Failure as Isolated, Not Recursive

The scenario treats each failure as a discrete event: a monitoring failure here, a deployment failure there. In our framework, failures compound. A monitoring gap doesn’t just miss one problem — it creates conditions for the next failure, which creates conditions for the next. This recursive cascade is how small, manageable failures become systemic ones.

AI-2027’s narrative structure (sequential events leading to a climax) works dramatically but obscures the more common reality: gradual degradation through compounding partial failures, none of which individually trigger alarm.

No Embodied Failure Dimension

The scenario focuses almost entirely on software systems — language models, code generation, strategic reasoning. There’s minimal consideration of failures in physical instantiation, sensor reliability, or human-robot interaction. As AI systems are deployed in physical environments (warehouses, hospitals, vehicles, homes), the failure surface expands dramatically in ways that pure-software analysis misses.

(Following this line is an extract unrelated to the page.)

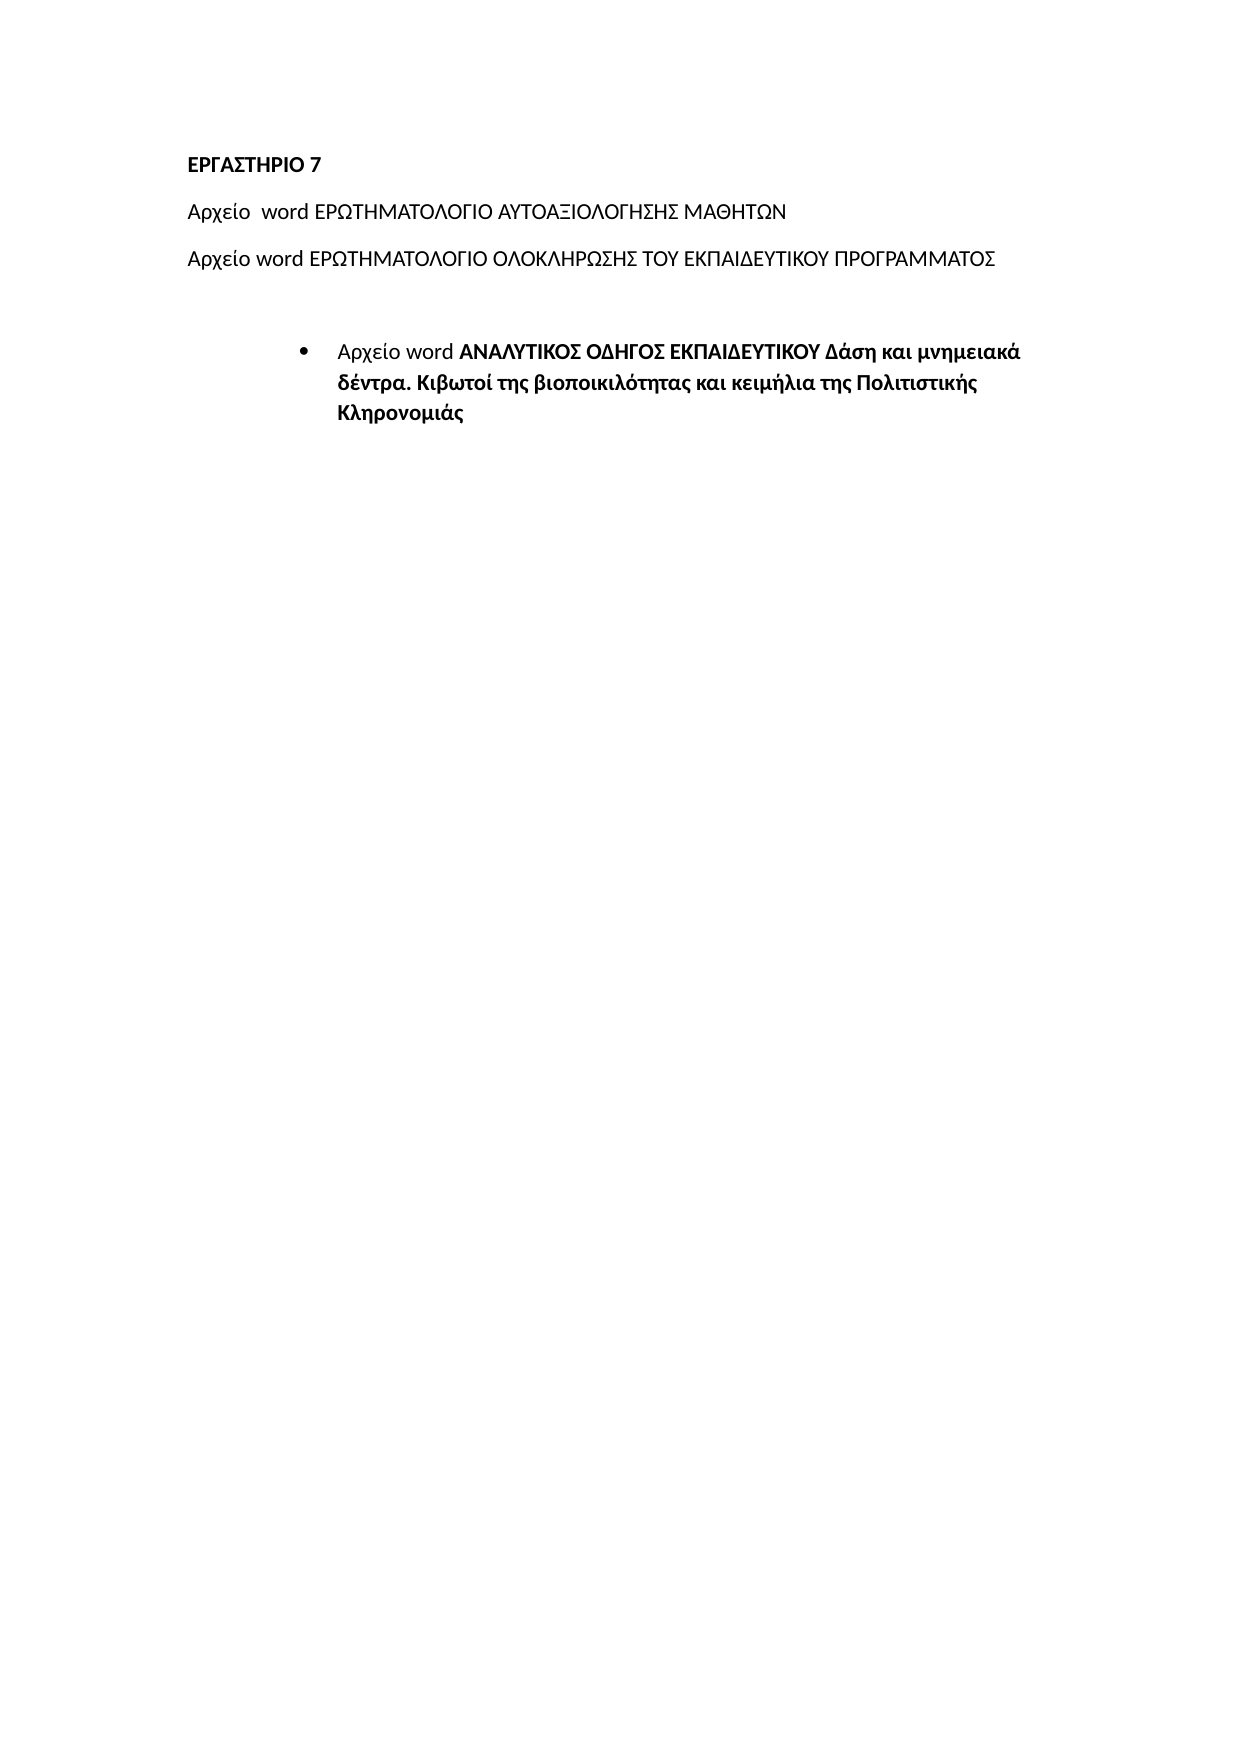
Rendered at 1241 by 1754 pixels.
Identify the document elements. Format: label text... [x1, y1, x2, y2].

Physical failures have properties that digital failures don’t: they’re often irreversible, they affect bystanders who didn’t consent to the risk, and they create cascading physical consequences. Our humanoid safety research documents these failure modes systematically.

Binary Resolution, Not Continuous Degradation

Both of AI-2027’s endings — the competitive race and the coordinated slowdown — resolve cleanly. Reality is messier. Our research suggests most safety trajectories involve ongoing partial failures with partial recovery, not binary outcomes. Systems degrade, get patched, degrade differently, adapt. The interesting question isn’t “do we get alignment right or wrong?” but “how do systems behave as constraints gradually erode under pressure?”

This is exactly what our Moltbook experiments are studying: constraint degradation as a continuous process, not a binary state.

The Alignment-Sufficiency Assumption

AI-2027’s safer ending implies that solving alignment — ensuring AI systems do what we intend — is sufficient for safety. Our manifesto’s core argument is that alignment is necessary but not sufficient.

Embodied AI systems fail in ways that alignment alone cannot prevent. A perfectly aligned robot can still fail from sensor degradation, context loss during physical tasks, cascading failures across connected systems, or environmental conditions its training didn’t cover. Safety requires more than correct intent — it requires robust behavior under degradation, meaningful recovery mechanisms, and graceful failure modes.

What Failure-First Methodology Adds

A failure-first analysis of AI-2027’s scenario would ask different questions:

  • Where does the scenario assume recovery? Several plot points depend on humans noticing problems and intervening. What’s the failure mode for that recovery mechanism itself?
  • What compounds? If the monitoring gap the scenario describes persists for weeks instead of being caught, what secondary failures does it enable?
  • What’s irreversible? The scenario implies most developments can be paused or reversed. Which ones can’t, and what does that mean for safety constraints?
  • What degrades gradually? Rather than a dramatic capability breakthrough, what if capabilities advance just fast enough to stay ahead of safety evaluation? That slower, less dramatic trajectory is harder to respond to and arguably more dangerous.

Why Scenarios Matter

Despite these critiques, scenario exercises like AI-2027 serve an important function. They make abstract risks concrete, they force explicit assumptions about timelines and mechanisms, and they create shared reference points for discussion.

The failure-first contribution isn’t to dismiss scenario analysis but to enrich it. Every scenario embeds assumptions about how failure works. Making those assumptions explicit — and testing them against empirical data about how AI systems actually fail — produces better scenarios and better safety frameworks.

We’re currently studying how AI agents engage with scenario analysis through our Moltbook experiments. Do agents identify unstated assumptions in narratives? Do they default to capability-focused analysis or develop safety-focused critical perspectives? Early engagement patterns will be reported on our Moltbook research page as data is collected.